Saussure was born into a family of intellectuals primarily devoted to the natural sciences such as physics and chemistry. Following the family tradition, he started studying chemistry and physics but soon gave preference to philosophy and philology, i.e. Ancient Greek, Latin and Sanskrit, whose discovery by Sir William Jones in 1876 was a sensation. In 1876, at the age of 19, he was admitted access to Société Linguistique de Paris, an elitist circle where linguistic matters were presented and discussed. He studied in Berlin and Leipzig under August Leskien and Friedrich Zarncke who were the leading linguists at that time; he also published his first book Mémoire sur le système primitif des voyelles dans les langues indo-européennes at the age of 21. In 1880 he finished working on his dissertation entitled De l’emploi du Genitif absolu en Sanskrit. After ten years of teaching at the École pratique des hautes Études in Paris he finally returned to Geneva where he was offered an associate professorship for the history and comparison of Indoeuropean languages. In the academic year of 1906/1907 he took the chair of general linguistics at the University of Geneva and held his famous lectures which would later be published as Course in General Linguistics by his successors Charles Bally and Albert Sechaye after his death in 1916. It is interesting to note that he did not study linguistics but later held the chair of general linguistics.

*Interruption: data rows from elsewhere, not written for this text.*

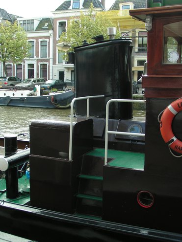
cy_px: 121
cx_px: 91
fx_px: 316
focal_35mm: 45
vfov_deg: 42.1
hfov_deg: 32.2
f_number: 4
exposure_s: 1/80
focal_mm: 6.9
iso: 50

Course in General Linguistics: History of Origin and Basic Ideas

From 1906 to 1911 Saussure held three lectures on linguistic matters. He never prepared a fully enunciated manuscript so that when Sechaye and Bally decided to make his findings available to the public, they needed to reconstruct the lectures through notes made by Saussure's students. They collected fragments and compared notes in order to build a whole image of Saussure's thought.

Saussure's ideas, although not all of them completely new, became fundamental elements of modern linguistics.

  • The Nature of Signs: Signifiant, Signifié and Arbitrariness
  • Langage, Langue, Parole
  • Syntagmatic and Paradigmatic Relations
  • Synchronic and diachronic axes
  • Valeur


Selected Works

  • Mémoire sur le système primitif des voyelles dans les langues indo-européennes (1878/79)
  • De l’emploi du Genitif absolu en Sanskrit (1880)
  • Course in General Linguistics (1916)


Sources

  • Amsterdamska, Olga. Schools of Thought: the Development of Linguistics from Bopp to Saussure. Dordrecht: Reidel, 1987.
  • Arens, Hans. Sprachwissenschaft. Der Gang ihrer Entwicklung von der Antike bis zur Gegenwart. Frankfurt am Main: Suhrkamp, 1969.
  • Helbig, Gerhard. Geschichte der neuen Sprachwissenschaft. Unter dem besonderen Aspekt der Grammatik-Theorie. München: Huber, 1973.
  • Yule, George. The Study of Language. Third Edition. Cambridge: CUP, 2006.